Monday, December 23, 2024

4 out of 5 ain't bad: the multiverse and all that

 kw: story reviews, science fiction, anthologies, collections, short stories

In the past couple of days I read four more stories in The Best Science Fiction of the Year, Volume 8, edited by Neil Clarke, and skipped one.

Going first to the fourth one I read, "Solidity" by Greg Egan, it seems to explore consequences of the Multiverse, should the parallel universes begin to overlap or even trade characters.

Imagine waking up in your room, but it isn't really your room. The poster on the wall is different, the sheet and coverlet have changed, and familiar furniture has a different style. The clothes in the closet fit you, but you remember none of them, and you wonder where your familiar togs are. The phone on the bedside table looks the same but your password doesn't work. Somehow, the key in your pocket still opens the door to your place.

It is a story of the almost-familiar but frequently changing accoutrements of—and persons in—the protagonist's life. People find that as long as they keep someone in sight, that person doesn't get "changed out" for a similar one. It is a deeply unsettling story, and ultimately a touching one, of people learning how to cope with such changes. It ends in hope with no resolution.

I have written elsewhere about how ridiculous I find the notion by some physicists that new entire universes are created by every quantum choice; ultimately, it boils down to an entire new universe, billions of light-years across, created in full (with that solitary quantum difference) every time literally anything happens to any of the trillions of trillions of trillions of trillions of electrons, protons, etc., etc. in the universe, a gajillion times per second. And they say that believers in God are crazy somehow…

Let's hope, if the notion is in any way true, that all those extra universes flitting about don't affect one another.

The first two stories ultimately explore different versions of machine recording of human personalities. In "Things to Do in Deimos When You're Dead" by Alistair Reynolds, a man finds himself in an unfamiliar place, and eventually finds that "he" is a recording that was made when he died, a recording that was supposed to be disassembled for salable skills in the AI world, but somehow escaped that fate intact and is running "in the background" on a supercomputer on Mars's moon Deimos. He is found by a couple of other stray personalities, and learns of something useful he can do. It is ultimately a sad story.

I tried to get different image generators to produce something useful from prompts such as "Accidental ensiliconment". This one made by Dall-E3 is quite off the point of the story, but is rather cute.

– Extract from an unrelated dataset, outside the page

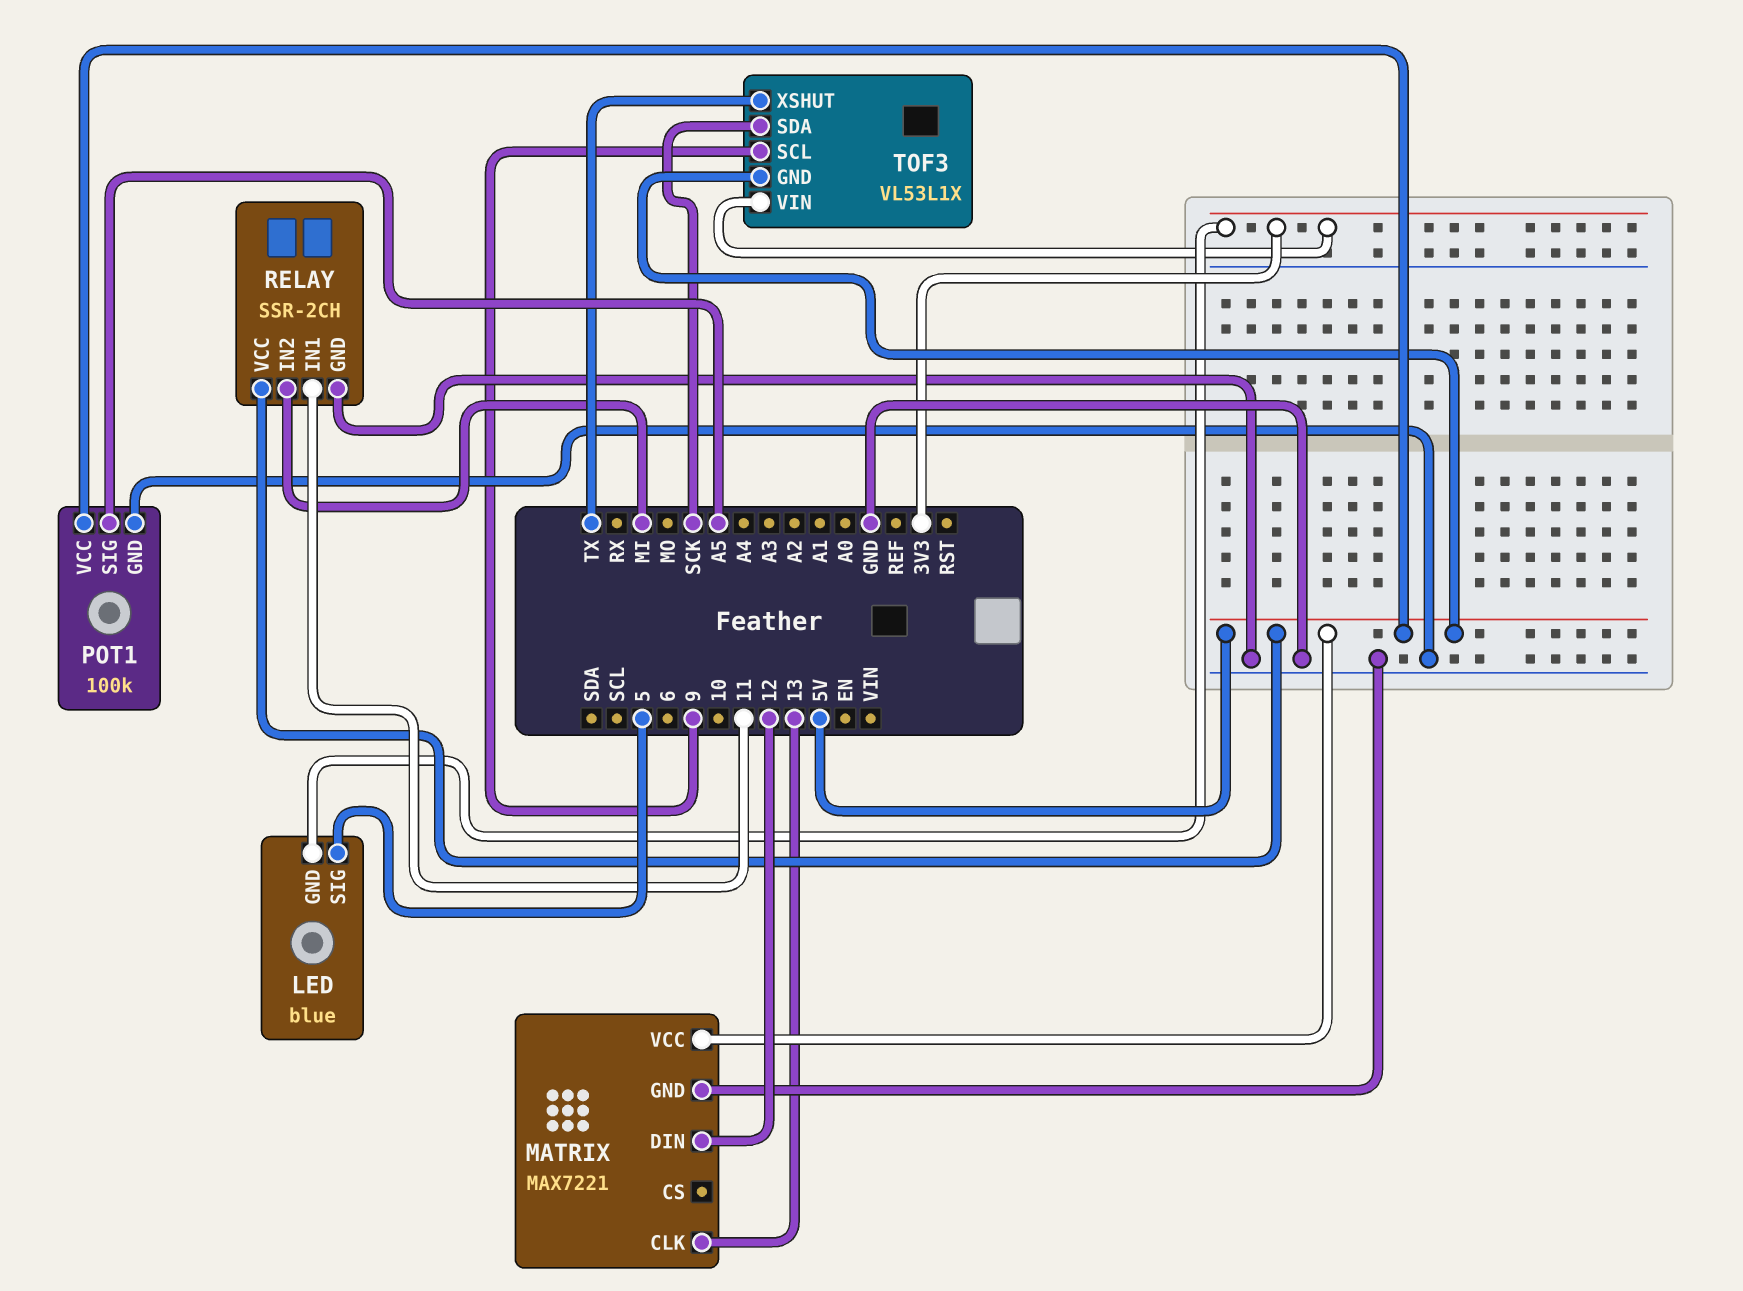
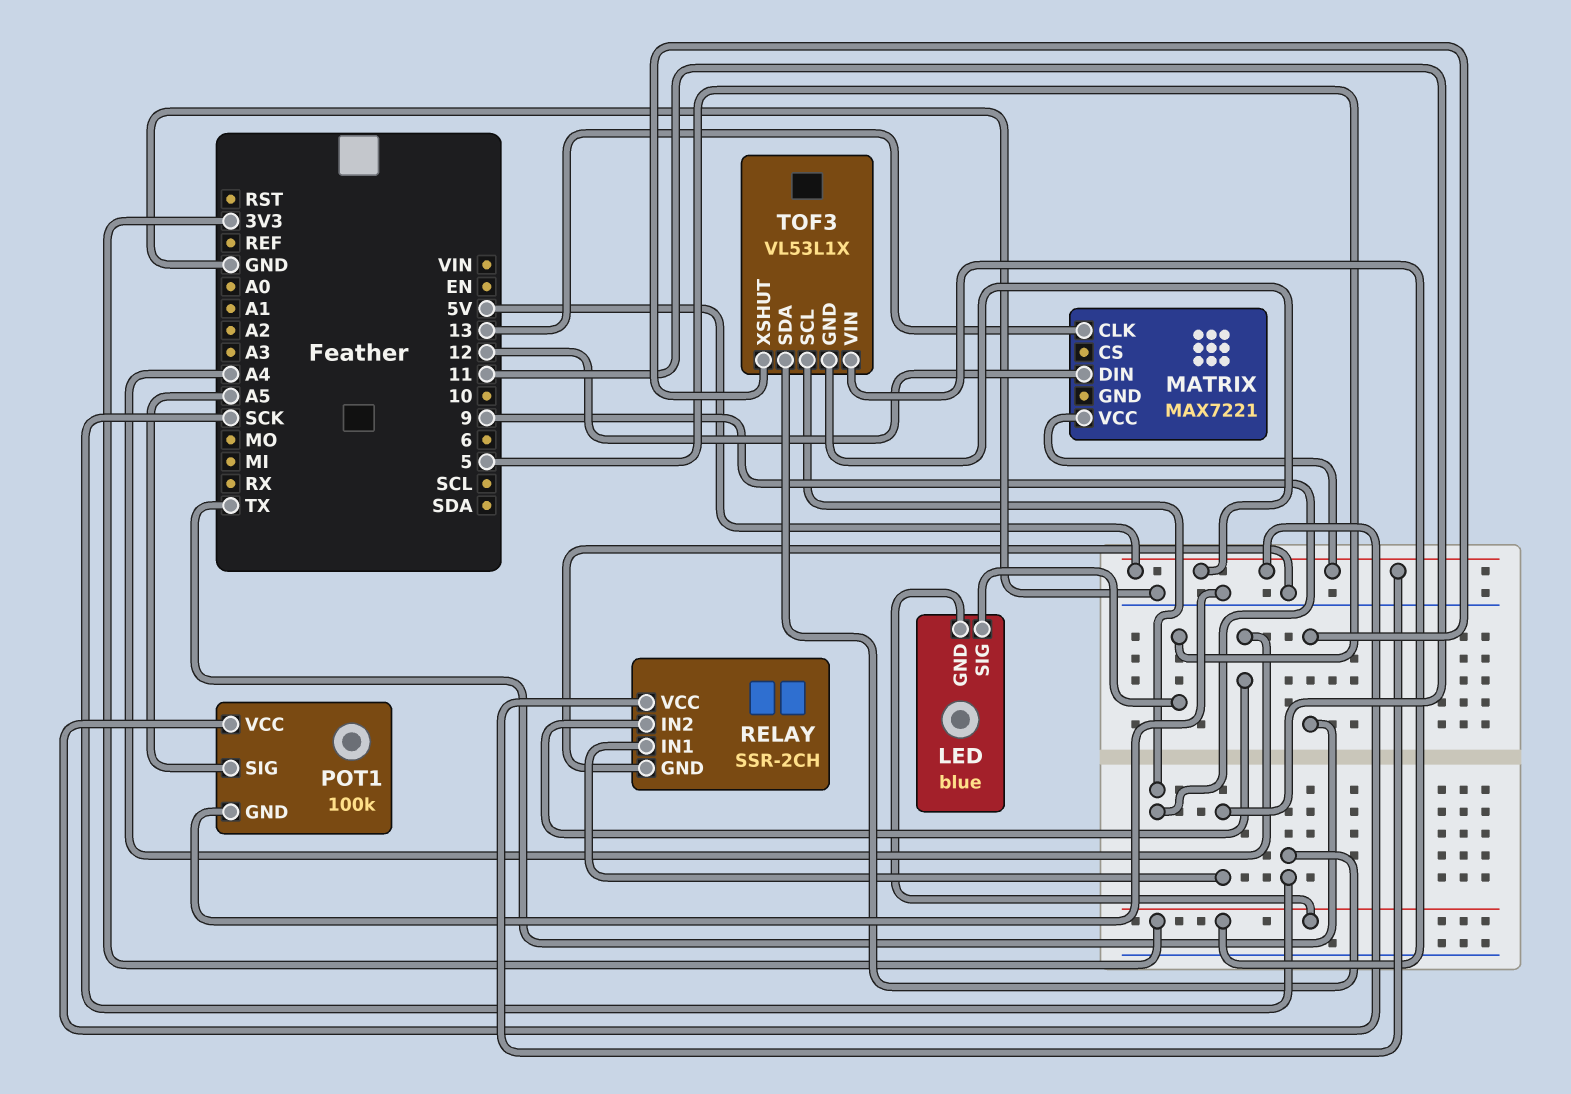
MATRIX pin GND: GND -> none
RELAY pin IN2: MI -> A4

The second story is "A Dream of Electric Mothers" by Wole Talabi. A system of recorded personalities of the wise female ancestors can be consulted by a tribe's ruling assembly. We are left wondering if such "tribal memory" efforts have more use than more ordinary ways of consulting history, that is, books.

A different kind of recording with a more focused aim is found in "By Those Hands" by Cong Yun 'Mu Ming' Gu. Much of the story is a long tale of skills, having been painfully acquired, going out of use. Think of skilled craftsmen that once made buggy whips, now that there are no buggies outside of Amish country. But the story takes a positive turn when a scientist seeks to record the diligence of such skills and apply them in other areas, such as microsurgery.

This led me to think of how much of our brain power is in our embodiment. Some 75%-80% of the total number of neurons in our brain are found in the smaller "little brain" tucked down and behind, the cerebellum. Although I have a talent for playing guitar and similar instruments (but not violin!), I spent years developing the talent into a cluster of musical skills. The human brain is larger than that of other animals our size. More resources can be devoted to specific skills, compared to our animal cousins.

For example, a chimpanzee will throw dung at you if you anger it (and are outside a cage so you can't be physically attacked). Occasional news accounts may mention the "accuracy" of the animal's throwing. However, the distance is only 10-20 feet. Put the chimp on a pitcher's mound, and the target of its ire 66 feet away at home plate, and there's no way the critter can come close to the strike zone…or you. Almost any pitcher or fielder aged ten or more can bean you with a baseball at that distance. Bigger brain equals more neurons devoted to accurate throwing.

A fifth story was started, and then skipped. Its genre is "mean streets" and I declined.

There are just eight stories remaining. More later!